By Adam Pagnuccco.

Last night, the Montgomery County Education Association (MCEA) held a town hall with its members to share its recent discussions with MCPS on a range of issues, including MCPS’s plan to reopen schools. MCEA just put out the press release below summarizing its views on the reopening plan.

*****

MONTGOMERY COUNTY EDUCATORS CORRECT MISINFORMATION REGARDING PROPOSED SCHOOL REOPENINGS WITH SERIOUS CONCERNS OVER STUDENT AND COMMUNITY SAFETY

Summary of MCEA Position on Reopening

ROCKVILLE — The Montgomery County Public Schools (MCPS) plan to reopen schools is wholly inadequate to protect the health and safety of students and staff. Many questions about how to safely implement the plan remain unanswered and there are discrepancies between what MCPS leaders told the public during a July 15 virtual town hall, and what they are telling the teachers from the Montgomery County Education Association (MCEA) who are trying to work with MCPS to come up with a way to ensure student and staff safety.

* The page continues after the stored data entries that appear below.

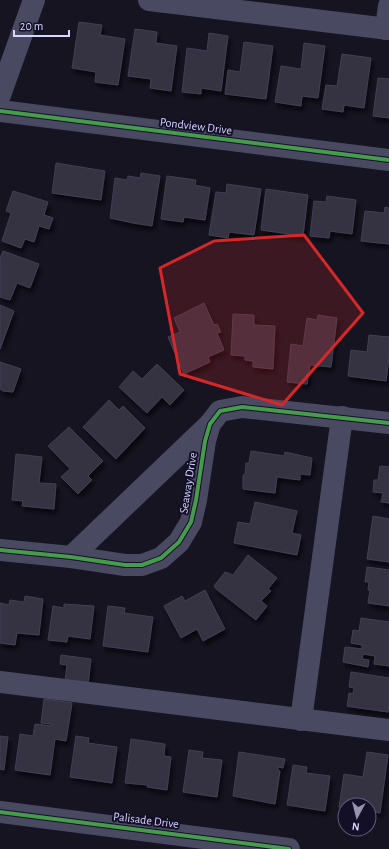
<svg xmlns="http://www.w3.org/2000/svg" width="389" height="849" viewBox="0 0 389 849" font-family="'Alegreya Sans',sans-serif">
<defs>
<filter id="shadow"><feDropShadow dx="2.5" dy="4.5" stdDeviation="2" flood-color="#0009"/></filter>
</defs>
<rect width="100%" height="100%" fill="#161421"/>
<g fill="#343243" stroke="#433f54" filter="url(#shadow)">
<path d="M79,22L102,25L100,35L125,39L118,85L95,82L96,72L72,68Z"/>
<path d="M135,29L157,32L156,43L177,46L171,91L150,88L151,79L128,76Z"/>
<path d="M209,33L228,36L221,91L201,88V94L182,92L187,48L207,51Z"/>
<path d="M244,42L273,46L266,99L225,94L228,70L240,72Z"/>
<path d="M304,43L325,46L318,98L302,96L301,106L275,102L281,66L301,69Z"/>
<path d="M342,54L371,58L364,108L344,105L343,112L322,109L326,85L337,86Z"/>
<path d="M378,78L389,79V118L373,116Z"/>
<path d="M56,163L105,171L101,200L52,193Z"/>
<path d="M141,173L160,176L152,226L133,223L110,218L115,178L127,180L128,176L140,178Z"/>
<path d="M167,176L196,180L195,185L210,188L205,220L184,217L183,222L161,219Z"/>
<path d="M227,184L261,189L254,235L229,232L228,238L209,235L216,192L226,193Z"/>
<path d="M266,189L308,195L303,236L261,230Z"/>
<path d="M13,191L48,202L44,215L53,218L49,229L39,226L34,242L25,239L21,248L2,241L11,213L6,211Z"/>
<path d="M327,196L356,200L352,234L330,231L329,238L310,236L314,201L326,202Z"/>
<path d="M385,207L389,208V244L361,241L365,211L384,213Z"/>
<path d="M3,251L39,264L30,288L17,283L10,300L0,297V258Z"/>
<path d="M204,303L214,325L217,324L221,332L217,333L224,350L208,357L210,362L184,374L168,337L180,332L174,318Z"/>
<path d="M0,305L14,311L0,349Z"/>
<path d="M233,314L254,315V325L275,326L273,369L253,367V361L245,360V356L231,355Z"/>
<path d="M318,315L337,318L331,367L310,365L307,384L287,382L291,344L303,346L307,318L317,320Z"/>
<path d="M369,335L389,337V357L386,381L348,376L351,350L367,352Z"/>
<path d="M0,362L21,369L13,392L3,391L0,389Z"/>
<path d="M157,364L184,390L170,405L162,397L147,413L119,387L133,371L142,379Z"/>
<path d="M109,400L119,410L123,406L145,428L116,459L83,427Z"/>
<path d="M69,427L103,461L88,476L92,480L78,494L61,477L70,469L48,446Z"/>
<path d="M251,451L284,456L285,452L312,458L310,475L300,474V480L277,477L275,493L243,489V475H245L246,463H249Z"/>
<path d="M16,454L42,457L39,483L56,484L54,509L22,506L23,501L12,500Z"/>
<path d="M380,466L389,467V503L381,502L383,493L373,492L374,480H378Z"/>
<path d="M255,502L297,511L292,533L301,535L297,555L234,543L238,522L250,524Z"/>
<path d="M373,516L389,519V562L367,559Z"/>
<path d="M248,555L277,578L268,589L271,591L261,601L267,606L256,620L216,589L214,586L225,572L233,575Z"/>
<path d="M367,567L389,570V606L368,603L370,590H368L369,582H365Z"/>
<path d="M205,590L225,629L203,641L197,629L181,638L164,606L182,596L185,601Z"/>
<path d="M25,596L43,599L39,635L17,633L15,645L0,643V603L9,605L10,600L24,602Z"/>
<path d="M64,604L94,606L90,639L68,636L67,642L48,640L53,606L64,608Z"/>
<path d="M108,606L125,608L124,613L153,617L148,652L103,646Z"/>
<path d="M361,618L389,622V666L374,664L375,656L363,654L362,659L369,660L368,667L343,662L345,647L362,649V645L351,643L353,630L359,631Z"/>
<path d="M61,655L91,659L88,685L65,681L67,665L60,664Z"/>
<path d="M351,672L389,678V704L388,712L352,707L347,706L349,693L353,694L354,688L349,687Z"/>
<path d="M44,699L72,703L66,741L55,739L50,775L15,770L20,734L33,736L35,724L51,726V724L41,723Z"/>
<path d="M0,736L8,737L4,770L0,769Z"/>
<path d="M76,736L89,738L88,743L117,747L112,783L70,777Z"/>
<path d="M131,739L165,744L164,756L171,757L167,790L147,787L148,785L125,783Z"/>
<path d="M189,750L203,752L202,758L222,760L217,797L183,792Z"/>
<path d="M239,752L285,759L283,768L278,767V770L280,771L275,804L233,796Z"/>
<path d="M367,752L388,755L380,813L369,811V805H345V808L339,807L344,774L363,777Z"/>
<path d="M293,765L307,767L306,773L330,776L325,811L287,805Z"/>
</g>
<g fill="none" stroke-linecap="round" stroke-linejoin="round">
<g stroke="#4a4962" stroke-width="22">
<path d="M149,0L389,29"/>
<path d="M386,29L389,6"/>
<path d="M0,95L34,0"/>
<path d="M0,111L389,160"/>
<path d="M0,550L71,557L125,565H142L161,558L179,542L191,522L196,500L205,441L210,424L220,411L242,407L389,423"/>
<path d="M71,557L210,424"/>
<path d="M0,682L389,730"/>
<path d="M301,720L342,417"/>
<path d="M0,812L289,849"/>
</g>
<defs>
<g id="cycleway">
<path d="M0,111L389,160"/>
<path d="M0,550L71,557L125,565H142L161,558L179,542L191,522L196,500L205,441L210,424L220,411L242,407L389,423"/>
<path d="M0,812L289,849"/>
</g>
</defs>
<use href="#cycleway" stroke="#130f26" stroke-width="6"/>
<use href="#cycleway" stroke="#469c4c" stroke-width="4"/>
</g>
<path fill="#d62828" fill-opacity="0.2" stroke="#d62828" stroke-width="3" stroke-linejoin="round" d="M304,235L363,313L282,405L180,374L160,268L214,241Z"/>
<g text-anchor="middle" stroke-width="4" stroke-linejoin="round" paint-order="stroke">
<g font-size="12" fill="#d9d4ff" stroke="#130f26">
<text transform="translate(196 126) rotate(7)" y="4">Pondview Drive</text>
<text transform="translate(188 483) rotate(-81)" y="4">Seaway Drive</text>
<text transform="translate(146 820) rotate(7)" y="4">Palisade Drive</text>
</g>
</g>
<g transform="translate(357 817) rotate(187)"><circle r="19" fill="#130f26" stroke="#625e7d"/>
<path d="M0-3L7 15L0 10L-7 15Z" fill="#9591b1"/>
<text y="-6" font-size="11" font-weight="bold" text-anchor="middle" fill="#d9d4ff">N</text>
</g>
<path d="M14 30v6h55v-6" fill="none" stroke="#d9d4ff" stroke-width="2"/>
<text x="20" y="30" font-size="12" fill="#d9d4ff" stroke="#130f26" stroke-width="3" paint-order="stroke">20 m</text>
</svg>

Masking, social distancing, and enhanced cleaning are the three pillars on which the MCPS plan rests, and it fails in all three areas.

For example, MCPS is proposing supplying students and staff with two cloth masks for the entire school year. Disposable masks will be available if students or staff forget their mask or soil it, but only as long as supplies are available. The cloth masks must be cleaned after each use, but there is no way for teachers to determine whether a mask has been washed.

Mask wearing will be mandatory, but educators have no recourse beyond moral persuasion to enforce this requirement. MCPS says mask-wearing is a “wellness” issue and that teachers should stress to students that wearing a mask keeps everyone safer. If a child cannot be persuaded, MCPS suggests the teacher ask the school nurse or counselor for help, if one is available. MCPS has made clear this is not a “discipline” issue and that teachers should not send students to building administrators.

Students will eat lunch in their classrooms–unmasked. It is unclear who will monitor students during lunch, and teachers/students will be responsible for “sanitizing” the space after eating.

For social distancing, MCPS is requiring six feet between student desks in classrooms. MCPS has posted videos showing adults pretending to be students sitting in classrooms and lining up when they arrive at school, but MCEA representatives who have visited elementary schools to look at classroom set ups have yet to find one large enough to safely accommodate students, even if class sizes are halved, as MCPS proposes. Limited bus seating means schools will have to stagger arrival and departure times, further complicating social distancing. It is unclear how schools will safely conduct mandatory drills, including fire drills and those required for active shooter threats and inclement weather.

Enhanced cleaning and frequent hand washing also fall far short. Contrary to what MCPS has told the public, free-standing, hands-free sanitizer stations will not be available at school entrances because of their difficulty to obtain. Because no additional funds have been designated to beef up custodial staffing, teachers and students will be primarily responsible for wiping down surfaces between classes. This assumes adequate cleaning supplies will be available. Building services staff will clean “high contacts” areas, but given limited time, it is likely places like bathrooms will be cleaned just twice a day. A weekly “deep clean” on Wednesday does little to protect students and staff throughout the school day on Monday and Tuesday, or Thursday and Friday.

A plan replete with shortcomings cannot ensure the health and safety of students or staff. If MCPS leaders persist with this terribly flawed reopening, they will do so, leaving educators with an untenable choice: our jobs or our health and the health of the people we love.